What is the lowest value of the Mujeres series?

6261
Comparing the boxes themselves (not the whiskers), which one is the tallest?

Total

-----

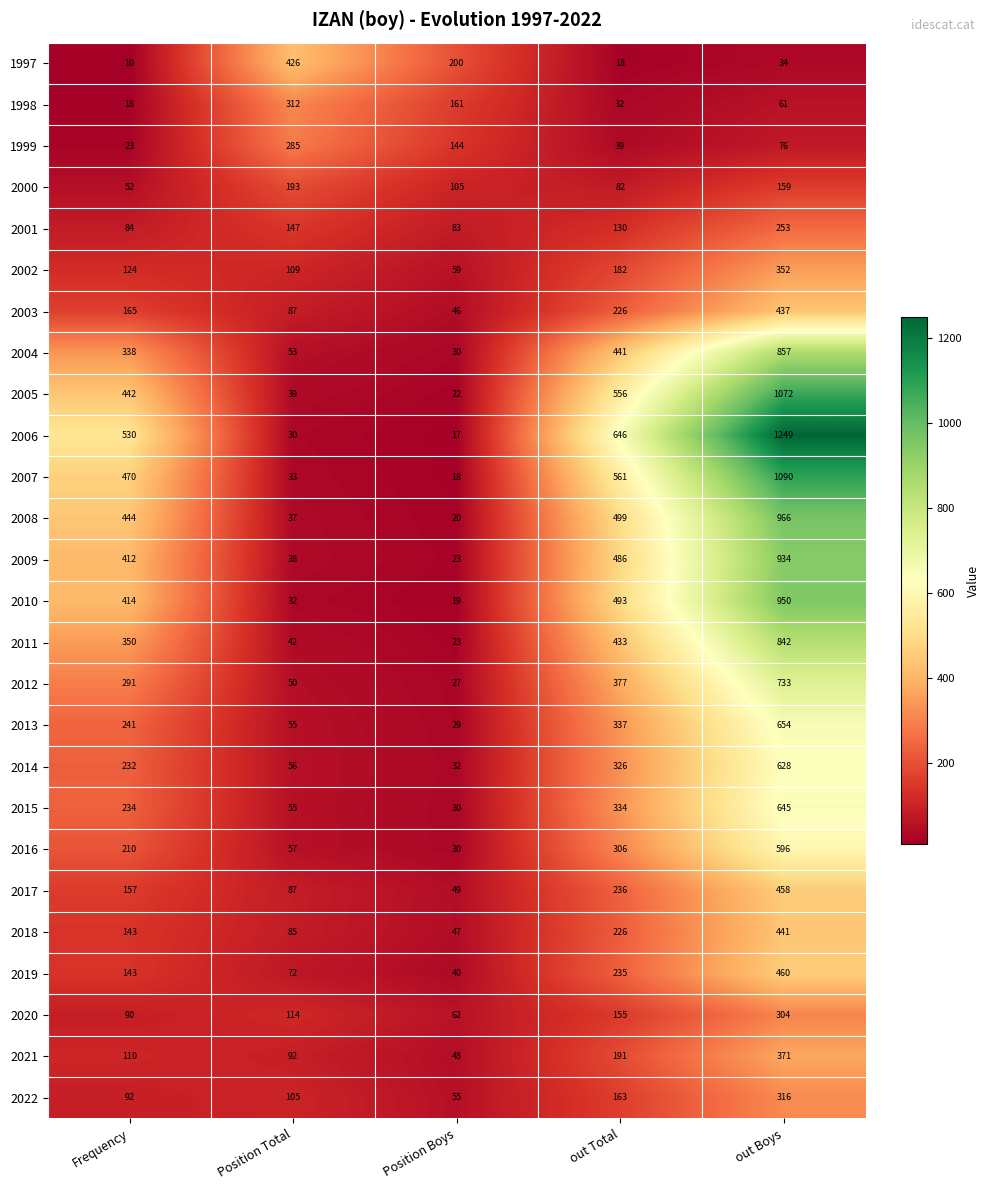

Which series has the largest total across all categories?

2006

-----

- **Try it**
Rewrite the lines from the line with "What is the" to the line with "Comparing the boxes" as a Markdown table, skipping blank lines. Use the column names Row and Line, with Row holding the row number.

- **Exercise response**
| Row | Line |
|---|---|
| 1 | What is the lowest value of the Mujeres series? |
| 2 | 6261 |
| 3 | Comparing the boxes themselves (not the whiskers), which one is the tallest? |